Source extract:
● ● ● ● ●

Foundation Future Industries secures $24 million contracts from the Pentagon for humanoid robot soldiers, with support from Eric Trump and trialed in Ukraine.
TL;DRFoundation Future Industries, a startup based in San Francisco whose CEO previously led a failed fintech company, has obtained $24 million in research contracts from the Pentagon to evaluate humanoid robots for infiltrating enemy positions. Two Phantom MK-1 units were dispatched to Ukraine in February for testing in logistics and reconnaissance. The company's chief strategy adviser is Eric Trump, which has led Senator Warren to label the contracts as "corruption in plain sight." Foundation aims to raise $500 million at a valuation exceeding $3 billion, but it faces a daunting production goal of 50,000 units by 2027, a significant increase from its base of 40 units, necessitating a 250-fold scaling up from approximately $21 million in current funding.
Foundation Future Industries was established in April 2024 and has secured $24 million in research contracts with the US Army, Navy, and Air Force to test humanoid robots intended for breaching enemy positions. The Phantom MK-1 stands 5 feet 9 inches tall, weighs 176 pounds, features 19 degrees of freedom in its upper body, has five-fingered hands, utilizes a camera-first vision system, and employs an LLM-powered autonomy stack that balances independent and supervised operations. Two units were sent to Ukraine in February for logistics and reconnaissance tests, marking the first instance of humanoid robots being deployed in a combat setting. The company is seeking $500 million in new funds, aiming for a valuation of over $3 billion. Its chief strategy adviser, Eric Trump, the son of the current president, has prompted Senator Elizabeth Warren to raise concerns about the Pentagon contracts, describing them as “corruption in plain sight.” The CEO previously managed a fintech startup that went bankrupt, leaving millions in consumer deposits unaccounted for.

● ● ● ● ●

What the task asks: Please write the next part of the article on Foundation Future Industries' Pentagon robot contracts, picking up after its final sentence. The material that comes next is from a different source.

● ● ● ● ●

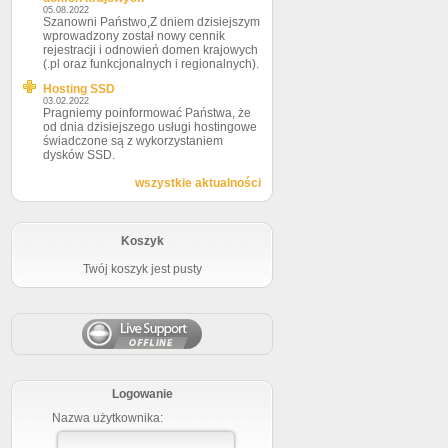
05.08.2022
Szanowni Państwo,Z dniem dzisiejszym
wprowadzony został nowy cennik
rejestracji i odnowień domen krajowych
(.pl oraz funkcjonalnych i regionalnych).
Hosting SSD
03.02.2022
Pragniemy poinformować Państwa, że
od dnia dzisiejszego usługi hostingowe
świadczone są z wykorzystaniem
dysków SSD.
wszystkie aktualności
Koszyk
Twój koszyk jest pusty
Logowanie
Nazwa użytkownika: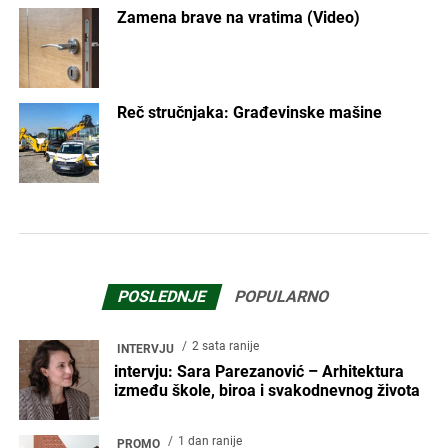
Zamena brave na vratima (Video)
Reč stručnjaka: Građevinske mašine
POSLEDNJE
POPULARNO
2 sata ranije
INTERVJU
intervju: Sara Parezanović – Arhitektura
između škole, biroa i svakodnevnog života
1 dan ranije
PROMO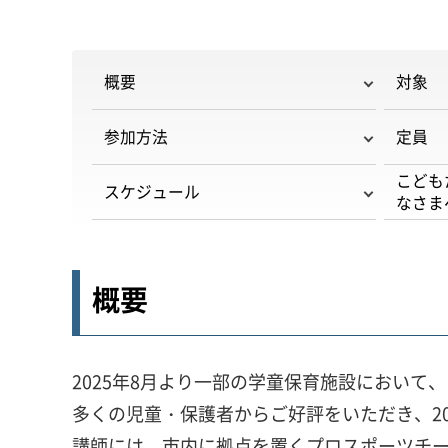
概要
対象
参加方法
定員
こども
スケジュール
なさま
概要
2025年8月より一部の学童保育施設におい
多くの児童・保護者からご好評をいただき、20
講師には、市内に拠点を置くプロスポーツチ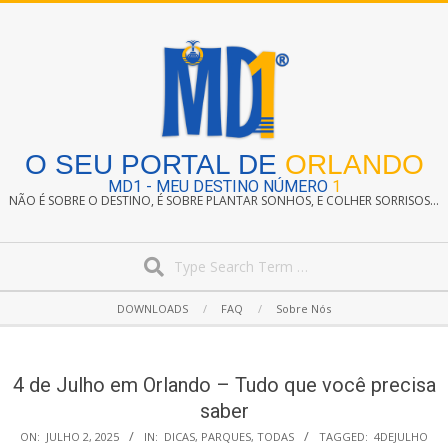
Skip
to
content
O SEU PORTAL DE
ORLANDO
MD1 - MEU DESTINO NÚMERO
1
NÃO É SOBRE O DESTINO, É SOBRE PLANTAR SONHOS, E COLHER SORRISOS...
Search
Secondary
DOWNLOADS
FAQ
Sobre Nós
Navigation
Menu
4 de Julho em Orlando – Tudo que você precisa
saber
ON:
JULHO 2, 2025
IN:
DICAS
,
PARQUES
,
TODAS
TAGGED:
4DEJULHO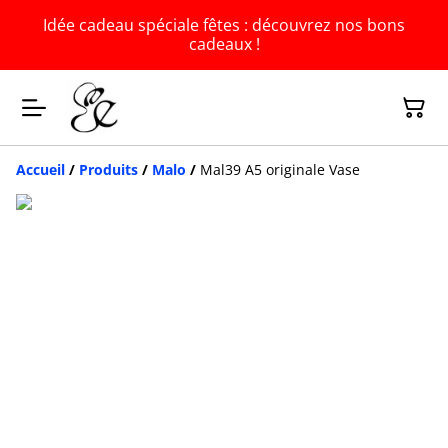
Idée cadeau spéciale fêtes : découvrez nos bons
cadeaux !
Accueil
/
Produits
/
Malo
/
Mal39 A5 originale Vase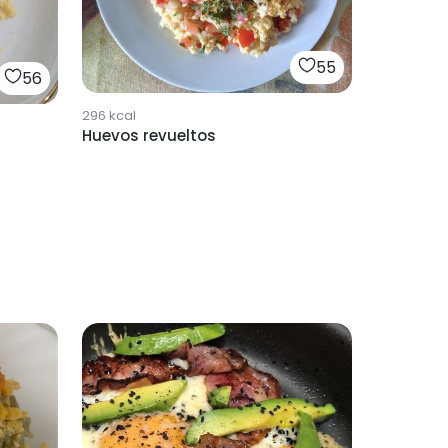
55
56
296
kcal
Huevos revueltos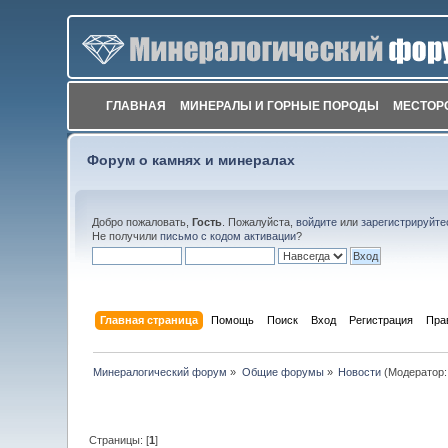
ГЛАВНАЯ
МИНЕРАЛЫ И ГОРНЫЕ ПОРОДЫ
МЕСТОР
Форум о камнях и минералах
Добро пожаловать,
Гость
. Пожалуйста,
войдите
или
зарегистрируйте
Не получили
письмо с кодом активации
?
Главная страница
Помощь
Поиск
Вход
Регистрация
Пра
Минералогический форум
»
Общие форумы
»
Новости
(Модератор
Страницы: [
1
]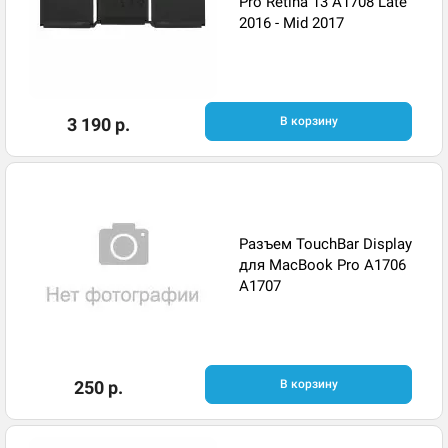
Pro Retina 13 A1708 Late
2016 - Mid 2017
3 190 р.
В корзину
Разъем TouchBar Display
для MacBook Pro A1706
A1707
250 р.
В корзину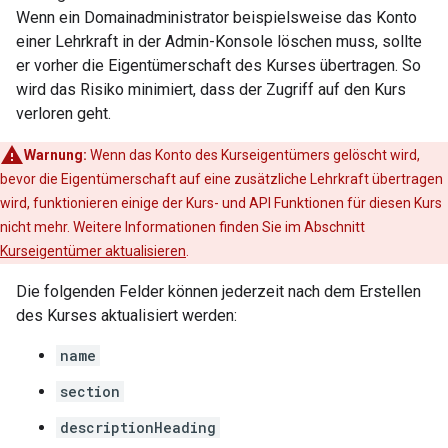
Wenn ein Domainadministrator beispielsweise das Konto
einer Lehrkraft in der Admin-Konsole löschen muss, sollte
er vorher die Eigentümerschaft des Kurses übertragen. So
wird das Risiko minimiert, dass der Zugriff auf den Kurs
verloren geht.
Warnung:
Wenn das Konto des Kurseigentümers gelöscht wird,
bevor die Eigentümerschaft auf eine zusätzliche Lehrkraft übertragen
wird, funktionieren einige der Kurs- und API Funktionen für diesen Kurs
nicht mehr. Weitere Informationen finden Sie im Abschnitt
Kurseigentümer aktualisieren
.
Die folgenden Felder können jederzeit nach dem Erstellen
des Kurses aktualisiert werden:
name
section
descriptionHeading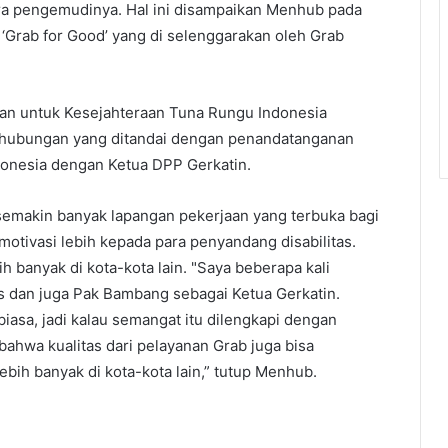
tra pengemudinya. Hal ini disampaikan Menhub pada
Grab for Good’ yang di selenggarakan oleh Grab
kan untuk Kesejahteraan Tuna Rungu Indonesia
erhubungan yang ditandai dengan penandatanganan
ndonesia dengan Ketua DPP Gerkatin.
emakin banyak lapangan pekerjaan yang terbuka bagi
otivasi lebih kepada para penyandang disabilitas.
h banyak di kota-kota lain. "Saya beberapa kali
s dan juga Pak Bambang sebagai Ketua Gerkatin.
iasa, jadi kalau semangat itu dilengkapi dengan
 bahwa kualitas dari pelayanan Grab juga bisa
bih banyak di kota-kota lain,” tutup Menhub.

● ● ● ● ●

Written reply:
The Phantom MK-1 operates at a speed of 1.7 meters per second, can carry a payload of 44 pounds, functions with eight cameras without the need for bulky LiDAR, and is powered by proprietary cycloidal actuators providing up to 160 newton-metres of torque. Its AI stack converts high-level task directives into actions through an LLM pipeline, while operators maintain final decision-making power over lethal actions. Each unit costs around $150,000, with a lease option available for $100,000 annually. The anticipated MK-2, arriving this month, streamlines electronics to minimize short-circuit risks, adds waterproofing and larger batteries, boosts payload capacity to 175 pounds, and employs cast-molded bodywork to expedite manufacturing and reduce expenses. Foundation aims to produce 40 units in 2025, 10,000 in 2026, and 50,000 by the end of 2027, with a steady production target of 30,000 units annually. Achieving these targets necessitates scaling production by 250 times over the next two years based on approximately $21 million in funding.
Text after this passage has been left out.